Ash gave her a lazy look. “You sure you don’t want to call in with secondhand horniness?”
“Tempting. But someone has to keep the place from burning down.”
She leaned in and kissed his cheek, the scent of her perfume warm and familiar. “See you later, Casanova.”
“See you, Wonder Woman,” he said.
The door clicked shut behind her. The loft grew quiet again.
Ash lingered in the silence, cigarette smoldering between his fingers.
Outside, the sky had shifted to pewter. The wind tugged at the fire escape, soft and steady, and somewhere in the distance, he heard the first soft roll of thunder.
Rain would fall soon. He glanced at the window, the slender towers glowing in the distance.

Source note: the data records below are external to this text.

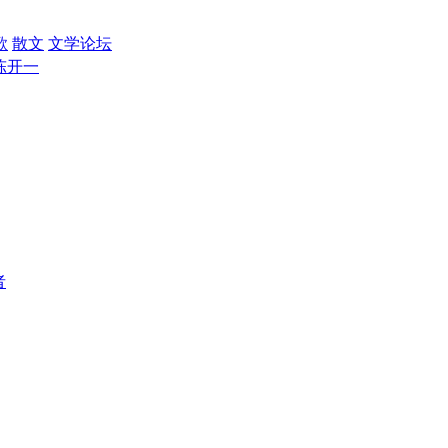
歌
散文
文学论坛
陈开一
者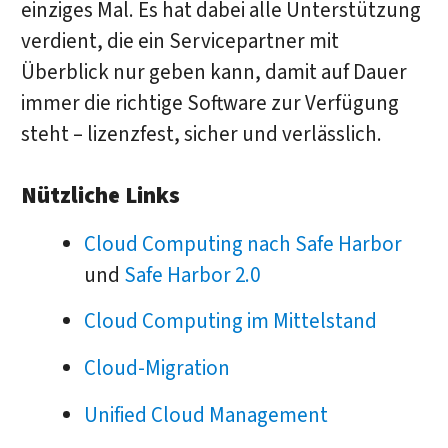
einziges Mal. Es hat dabei alle Unterstützung
verdient, die ein Servicepartner mit
Überblick nur geben kann, damit auf Dauer
immer die richtige Software zur Verfügung
steht – lizenzfest, sicher und verlässlich.
Nützliche Links
Cloud Computing nach Safe Harbor
und
Safe Harbor 2.0
Cloud Computing im Mittelstand
Cloud-Migration
Unified Cloud Management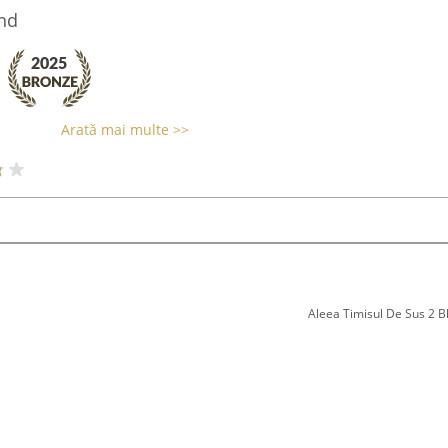
nd
Arată mai multe >>
Aleea Timisul De Sus 2 Bl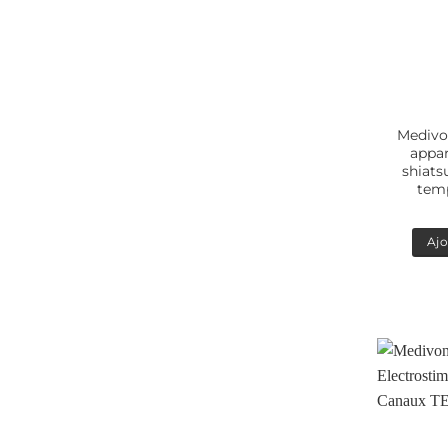
Medivo
appar
shiatsu
temp
Ajo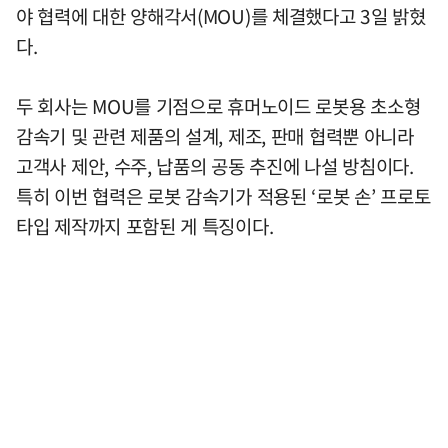
야 협력에 대한 양해각서(MOU)를 체결했다고 3일 밝혔
다.
두 회사는 MOU를 기점으로 휴머노이드 로봇용 초소형
감속기 및 관련 제품의 설계, 제조, 판매 협력뿐 아니라
고객사 제안, 수주, 납품의 공동 추진에 나설 방침이다.
특히 이번 협력은 로봇 감속기가 적용된 ‘로봇 손’ 프로토
타입 제작까지 포함된 게 특징이다.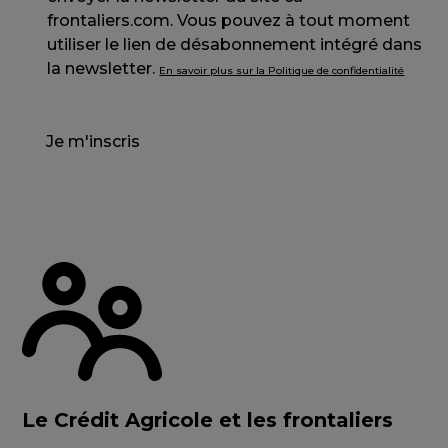
frontaliers.com. Vous pouvez à tout moment
utiliser le lien de désabonnement intégré dans
la newsletter.
En savoir plus sur la Politique de confidentialité
Je m'inscris
Le Crédit Agricole et les frontaliers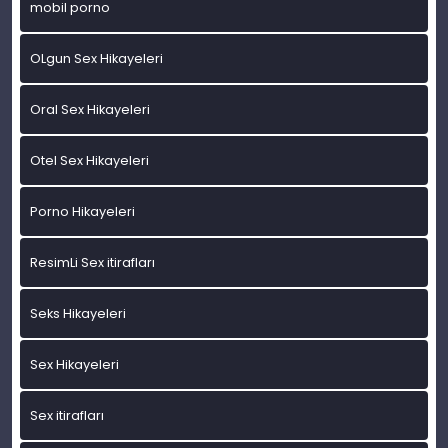
mobil porno
OLgun Sex Hikayeleri
Oral Sex Hikayeleri
Otel Sex Hikayeleri
Porno Hikayeleri
ResimLi Sex itirafları
Seks Hikayeleri
Sex Hikayeleri
Sex itirafları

That warmth inside him—low, slow-burning—hadn’t faded.
If anything, it had settled deeper, behind the ribs. A spark he didn’t want to name.
He had to get ready for work. Had to put on his face, lace up his boots, strut out under the lights, and become someone else for a while. But all he could think about was Rick fucking Slade. The way he looked at him. Touched him. Took him apart and put him back together without even trying.
Ash dragged on the cigarette, watching the ember flare. Feelings were a trap. He knew that. He’d gone through hell learning it, spent a lifetime dodging it. So why the fuck did it feel like the trap was now closing?